Now, of course, the Pakistani ISI does as well in Afghanistan, but here is the Taliban, which is our prime enemy in Afghanistan in terms of what is launching attacks against the civilian population, against American forces, and it has got two very powerful state backers. So, you know, here is the bottom line: if you are an American soldier or American commander or a General on the ground in Afghanistan, who is it you are fighting, you know? Are you fighting these stateless actors who are just coming your way or waging jihad against you or are you fighting proxies of states who are killing American soldiers? I will tell you that the evidence is just overwhelming that, in fact, these are proxies of states, they work with states.

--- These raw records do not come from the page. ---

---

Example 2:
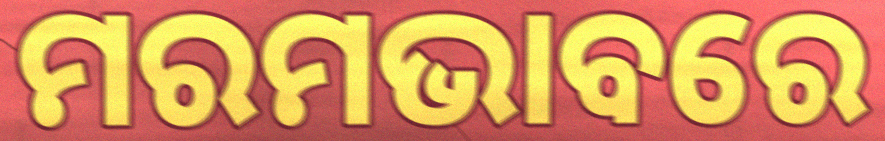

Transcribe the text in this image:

ମରମଭାବରେ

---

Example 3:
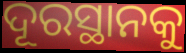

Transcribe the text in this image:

ଦୂରସ୍ଥାନକୁ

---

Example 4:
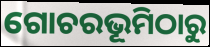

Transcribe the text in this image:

ଗୋଚରଭୂମିଠାରୁ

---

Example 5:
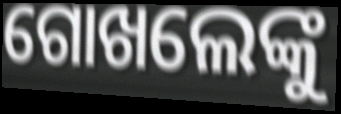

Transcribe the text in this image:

ଗୋଖଲେଙ୍କୁ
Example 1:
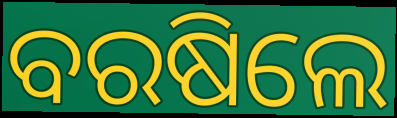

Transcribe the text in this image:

ବରଷିଲେ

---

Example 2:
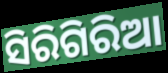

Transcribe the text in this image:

ସିରିଗିରିଆ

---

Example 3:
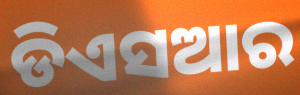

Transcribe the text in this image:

ଡିଏସଆର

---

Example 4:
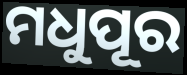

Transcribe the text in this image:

ମଧୁପୂର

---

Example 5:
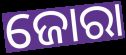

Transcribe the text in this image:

ଜୋରା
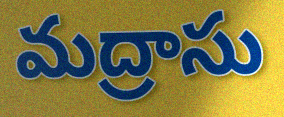
మద్రాసు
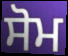
ਸੋਮ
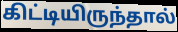
கிட்டியிருந்தால்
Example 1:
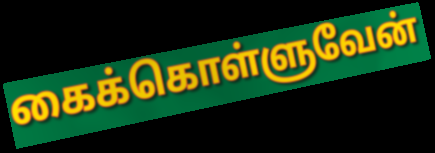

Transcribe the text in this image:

கைக்கொள்ளுவேன்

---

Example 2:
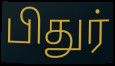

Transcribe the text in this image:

பிதுர்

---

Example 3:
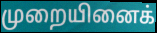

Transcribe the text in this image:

முறையினைக்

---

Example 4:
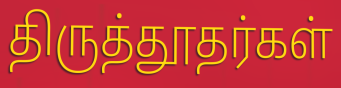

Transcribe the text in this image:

திருத்தூதர்கள்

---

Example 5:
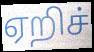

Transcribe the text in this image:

ஏறிச்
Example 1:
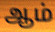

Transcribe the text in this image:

ஆம்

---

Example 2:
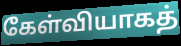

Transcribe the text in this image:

கேள்வியாகத்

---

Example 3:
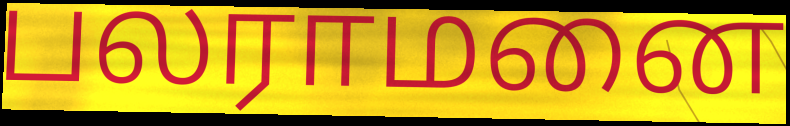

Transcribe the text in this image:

பலராமனை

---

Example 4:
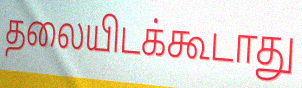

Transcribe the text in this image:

தலையிடக்கூடாது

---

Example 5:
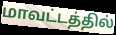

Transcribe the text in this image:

மாவட்டத்தில்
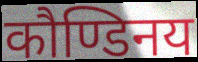
कौण्डिनय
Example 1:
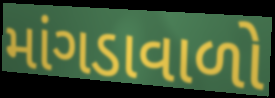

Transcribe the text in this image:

માંગડાવાળો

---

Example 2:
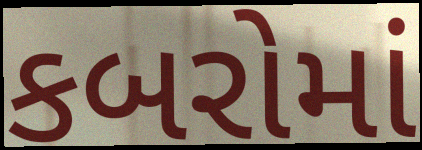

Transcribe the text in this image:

કબરોમાં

Now, that does not mean necessarily that Al Qaeda or its affiliates were wholly owned by states, that is not the truth, okay, and it is not that they were totally under direct control of states, that is not the truth either, but states have worked with them to amplify their capabilities and have worked with them to achieve common objectives. That is the truth of the matter and there are a lot of different states along those lines.

I will give you another quick example outside of South Asia. If you go to Yemen, [there is] Al Qaeda in the Arabian Peninsula (AQAP). We all know Al Qaeda in the Arabian Peninsula is now, according to the Obama administration, the greatest threat to us in terms of terrorism, okay, in terms of Al Qaeda affiliates and Al Qaeda itself because it is the one that is actually taking the lead in launching attacks against us.

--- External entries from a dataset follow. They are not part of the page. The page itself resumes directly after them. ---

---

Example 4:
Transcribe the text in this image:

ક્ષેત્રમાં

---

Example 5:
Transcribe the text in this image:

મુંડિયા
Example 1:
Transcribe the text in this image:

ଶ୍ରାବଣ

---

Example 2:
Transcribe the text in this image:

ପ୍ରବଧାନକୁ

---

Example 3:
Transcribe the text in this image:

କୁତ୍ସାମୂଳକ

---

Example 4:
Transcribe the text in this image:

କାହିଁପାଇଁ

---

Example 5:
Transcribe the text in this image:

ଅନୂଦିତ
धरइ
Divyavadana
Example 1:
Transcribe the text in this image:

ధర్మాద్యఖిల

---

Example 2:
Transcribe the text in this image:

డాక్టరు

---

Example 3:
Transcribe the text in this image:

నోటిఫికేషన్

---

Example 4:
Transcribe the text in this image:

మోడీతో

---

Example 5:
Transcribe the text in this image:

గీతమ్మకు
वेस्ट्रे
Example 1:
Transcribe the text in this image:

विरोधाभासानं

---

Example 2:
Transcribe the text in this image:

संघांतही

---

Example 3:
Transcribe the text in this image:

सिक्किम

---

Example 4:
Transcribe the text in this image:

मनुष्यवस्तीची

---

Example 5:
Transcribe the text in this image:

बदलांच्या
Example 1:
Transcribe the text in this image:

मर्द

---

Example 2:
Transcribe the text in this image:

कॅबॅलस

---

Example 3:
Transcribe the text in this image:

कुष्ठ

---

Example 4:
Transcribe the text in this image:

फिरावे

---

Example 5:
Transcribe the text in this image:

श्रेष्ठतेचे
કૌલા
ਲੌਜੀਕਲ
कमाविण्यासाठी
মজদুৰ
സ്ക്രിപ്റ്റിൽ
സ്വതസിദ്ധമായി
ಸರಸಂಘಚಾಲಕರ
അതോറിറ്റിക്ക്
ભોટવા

Well, again, here is a piece of information that comes out from all the leaked documents. The number two player in Yemen is a guy named General Ali Mohsen al-Ahmar. He is a guy who brought President Saleh to power in 1978, part of a tripartite agreement between, basically, Saleh’s backers, the Islamists, and the military. Now, Ali Mohsen al-Ahmar is, in fact, according to State Department cables and according to leaked intelligence documents, a longtime supporter of jihadism and terrorism, and, in fact, he is a longtime supporter of Osama bin Laden.

This is the number two guy in the military or number one guy in the military, but number two guy in all of Yemen, who is a prime Al Qaeda backer. If you think about that for a second, here is another state that, in fact – or elements there of that are sponsoring Al Qaeda, and, in fact, General Ali Mohsen al-Ahmar actually founded or helped found the original Al Qaeda affiliate in Yemen, which was called the Islamic Army of Aden, which grew into Al Qaeda’s formal affiliate and helped launch the USS Cole bombing among other things.

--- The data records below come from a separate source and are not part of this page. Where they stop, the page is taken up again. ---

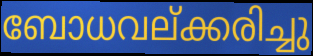
ബോധവല്ക്കരിച്ചു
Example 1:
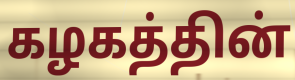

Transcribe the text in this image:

கழகத்தின்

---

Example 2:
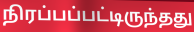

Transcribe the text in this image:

நிரப்பப்பட்டிருந்தது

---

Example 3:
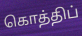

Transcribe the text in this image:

கொத்திப்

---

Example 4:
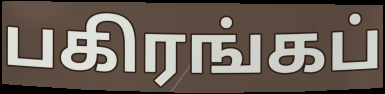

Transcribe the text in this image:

பகிரங்கப்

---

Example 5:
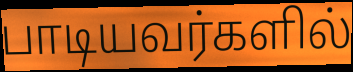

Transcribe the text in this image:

பாடியவர்களில்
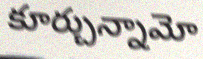
కూర్చున్నామో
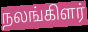
நலங்கிளர்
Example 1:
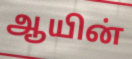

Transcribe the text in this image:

ஆயின்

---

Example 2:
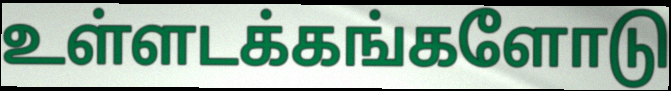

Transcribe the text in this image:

உள்ளடக்கங்களோடு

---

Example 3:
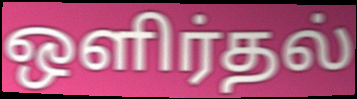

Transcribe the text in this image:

ஒளிர்தல்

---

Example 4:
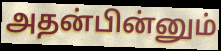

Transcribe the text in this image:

அதன்பின்னும்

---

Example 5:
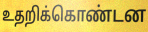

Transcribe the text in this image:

உதறிக்கொண்டன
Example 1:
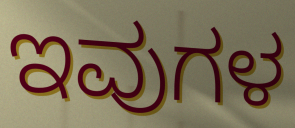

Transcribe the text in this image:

ಇವುಗಳ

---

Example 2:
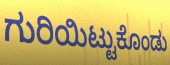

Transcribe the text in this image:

ಗುರಿಯಿಟ್ಟುಕೊಂಡು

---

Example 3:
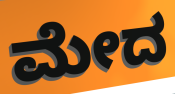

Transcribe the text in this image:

ಮೇದ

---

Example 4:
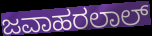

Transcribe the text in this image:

ಜವಾಹರಲಾಲ್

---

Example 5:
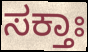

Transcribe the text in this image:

ಸಕ್ತಾಃ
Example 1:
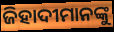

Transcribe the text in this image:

ଜିହାଦୀମାନଙ୍କୁ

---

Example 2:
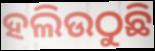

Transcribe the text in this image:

ହଲିଉଠୁଛି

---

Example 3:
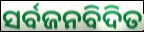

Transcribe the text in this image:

ସର୍ବଜନବିଦିତ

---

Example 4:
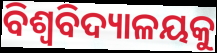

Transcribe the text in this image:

ବିଶ୍ବବିଦ୍ୟାଳୟକୁ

Oh, well, the USS Cole Bombing, the guy who executed that is down at Guantanamo. Leaked documents on him show that, in fact, he had a great relationship with the Yemeni political security organization in the government of Yemen, and worked closely with them, a guy named Nashiri, and he had state backers there to help him do that.

Wait a minute now, now, we have tied another government, another jihadist-sponsoring state to Al-Qaeda and an Al Qaeda attack, so what is the common theme of all this? If you had not guessed, it is that the stateless paradigm does not make any sense and that we really needed a different way of viewing these things and a different way of talking about them, in order to try to understand the enemy we fight. And that the war, as Peter Bergen said, is not over, it is just beginning, I would say, in some ways because these states have been basically held unaccountable for all this stuff for all these years.

And so, all of the ideological problems that were talked about earlier today I think are all hold, and I think it was brilliantly outlined for you by the other presenters. I would say the other half of that are the jihadist states actually sponsored that ideology in various ways, and they use it for their own gain. They manipulate those who adhere to it, and they, basically, as far as our own government is concerned, are not even in that game. Thanks.